Strategic Theme # 3/5: Continuous Delivery/DevOps

[tl;dr This post discusses why state-of-the-art technologies and techniques which brings together agile software delivery with operational considerations are strategically key to business success.]

Continuous Delivery is a subject that makes many operations folks break out in a cold sweat..the concept of being able to deploy change as soon as it is ready rather than on fixed deployment schedules is surely a recipe for disaster.

In most cases, it is: the act of taking a traditional monolithic application build, and moving it from test to UAT to production is often a very painful, labour intensive process, with many gates and controls. Because applications typically aren’t build with an operational perspective in mind, most of the creative coding goes into the business functionality, and not into the so-called ‘non-functional’ requirements such as ‘operability’.

The net result is that it’s a lot of work to deploy change, and hence it has to be planned well in advance.

The solution is automation: automation of building, testing, configuration and deployment.

Such automation requires significant investment, and so is generally only worth the effort when a significant number of teams can benefit from the automation. This in turn depends on standards: there is little point in building a highly automated toolchain for Java when most folks want to do C++, for example.

But the investment pays off, in the ability to respond rapidly to business needs, to quickly make change and be confident that nothing critical breaks, and to provide operations folks with key tools to manage and configure running applications without involving the core development teams.

Continuous delivery may only be an aspiration: it may not be necessary to deploy several times a day, even if you can. But the act of preparing for it makes the whole process much more efficient and massively reduces change-related risk.

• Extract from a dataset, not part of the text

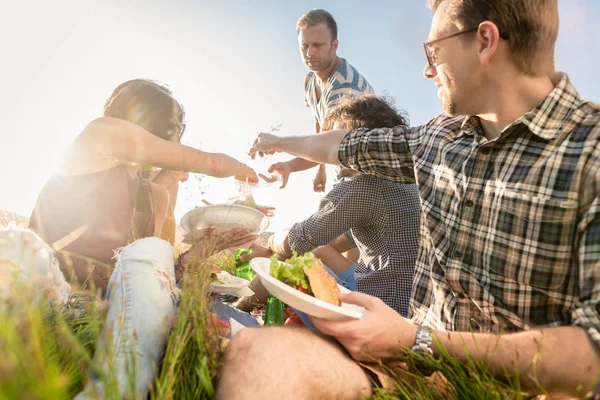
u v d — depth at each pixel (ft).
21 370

The seminal book on this topic, ‘Continuous Delivery: Reliable Software Releases Through Build, Test and Deployment Automation’ by Jez Humble and David Farley covers all the topics very well, and dovetail nicely with related strategic themes of Enterprise Modularity and Lean Enterprise.

The question of Standards always raises its head: in my mind, Standards are in basic conflict with Innovation..although sensible standards can provide the constraints that allow genuine innovation to thrive (as, in general, innovation is a supply-side response to one or more constraints in meeting demand).

When it comes to solution standards (i.e., specific languages, libraries, tools, infrastructure, etc), one of the key drivers for identifying standards should be standards that allow automated toolchains to be built, according to Continuous Delivery principles. This generally means specific languages, specific code repositories, specific package dependency management, specific build repositories and tools, specific test frameworks, configuration engines, deployment tools, etc, etc.

In short, to achieve continuous delivery, firm technical standards need to be in place for the most frequently used architectures. For projects deviating from the standards, it must be understood that additional investment will be required to enable continuous delivery.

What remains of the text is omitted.